Das Buch führt zur Erkenntnis, dass Grausamkeit und Schwäche zusammenhängen. Es verweist darauf, dass ein Mensch die Pflicht hat, sich kritisch zu hinterfragen, um nicht schuldig zu werden, und auf den Wert einer humanen Pädagogik, die zu Empathiefähigkeit erzieht. Allerdings setzen diese Erkenntnisse voraus, dass der Leser eine kritische Distanz zu dem aus Sicht der Täterin Erzählten einzunehmen versteht. Hier geht die Autorin ein Risiko ein.

Es ist zweifellos ein Verdienst der Schriftstellerin, mit ihrem Tatsachenroman ein Thema in den Fokus der Öffentlichkeit zu rücken, über das nur wenige sprechen: den straffrei gebliebenen und unzureichend entschädigten Völkermord an den Sinti und Roma. Ob der Leser es aber ertragen will, Ute Bales in die seelische Eiseskälte der Horror-Szenarien zu folgen, zu denen die Autorin durch ihr Schreiben aus Täterperspektive für ihn die Tür aufstößt?
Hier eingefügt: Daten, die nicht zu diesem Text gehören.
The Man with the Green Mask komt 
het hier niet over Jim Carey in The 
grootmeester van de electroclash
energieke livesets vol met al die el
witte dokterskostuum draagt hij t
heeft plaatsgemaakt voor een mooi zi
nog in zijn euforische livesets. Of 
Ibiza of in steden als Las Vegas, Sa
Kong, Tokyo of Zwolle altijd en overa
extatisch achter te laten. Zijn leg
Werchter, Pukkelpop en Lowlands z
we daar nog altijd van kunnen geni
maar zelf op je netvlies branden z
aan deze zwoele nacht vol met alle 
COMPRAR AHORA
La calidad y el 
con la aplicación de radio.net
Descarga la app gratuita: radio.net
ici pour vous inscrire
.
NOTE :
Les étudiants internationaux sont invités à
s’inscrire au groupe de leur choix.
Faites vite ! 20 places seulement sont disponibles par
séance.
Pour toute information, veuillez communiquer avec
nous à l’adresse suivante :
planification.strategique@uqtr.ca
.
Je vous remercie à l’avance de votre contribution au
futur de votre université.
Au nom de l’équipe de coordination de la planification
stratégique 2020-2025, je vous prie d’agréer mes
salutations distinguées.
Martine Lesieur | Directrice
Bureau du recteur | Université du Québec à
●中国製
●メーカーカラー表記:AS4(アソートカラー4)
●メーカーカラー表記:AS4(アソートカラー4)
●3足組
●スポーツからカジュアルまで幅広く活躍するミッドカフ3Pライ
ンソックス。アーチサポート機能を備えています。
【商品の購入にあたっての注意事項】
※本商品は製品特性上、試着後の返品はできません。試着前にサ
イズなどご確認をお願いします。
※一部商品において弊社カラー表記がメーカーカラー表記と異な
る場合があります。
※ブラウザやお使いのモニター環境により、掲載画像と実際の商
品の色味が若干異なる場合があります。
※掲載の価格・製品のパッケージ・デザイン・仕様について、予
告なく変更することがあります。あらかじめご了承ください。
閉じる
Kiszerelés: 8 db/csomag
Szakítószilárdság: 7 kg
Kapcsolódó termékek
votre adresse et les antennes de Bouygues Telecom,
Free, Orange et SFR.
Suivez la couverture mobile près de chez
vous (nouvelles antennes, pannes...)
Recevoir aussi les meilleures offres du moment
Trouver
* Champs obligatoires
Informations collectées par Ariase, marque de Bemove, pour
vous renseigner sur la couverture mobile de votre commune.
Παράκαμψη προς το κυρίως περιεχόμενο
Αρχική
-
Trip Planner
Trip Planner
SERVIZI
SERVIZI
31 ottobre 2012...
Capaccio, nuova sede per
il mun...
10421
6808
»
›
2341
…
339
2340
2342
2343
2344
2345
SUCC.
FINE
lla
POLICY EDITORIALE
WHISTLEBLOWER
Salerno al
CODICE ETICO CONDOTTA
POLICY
„Der mitleidigste Mensch ist der beste Mensch“ schreibt Gotthold Ephraim Lessing. Die Opferperspektive, die im Leser hätte Mitleid entstehen lassen, kommt in „Bitten der Vögel im Winter“ zu kurz. Die Fähigkeit zur Empathie ist aber die Voraussetzung, dass sich Verbrechen gegen die Menschlichkeit, wie sie während der NS-Herrschaft begangen worden sind, niemals wiederholen. Denn Wissen alleine reicht offensichtlich nicht aus, um Fremdenfeindlichkeit und Rassismus zu  begegnen.

  Sabine Ganz

Ute Bales „Bitten der Vögel im Winter“, Rhein-Mosel-Verlag, Zell, 2018, 410 Seiten, 22,80 Euro.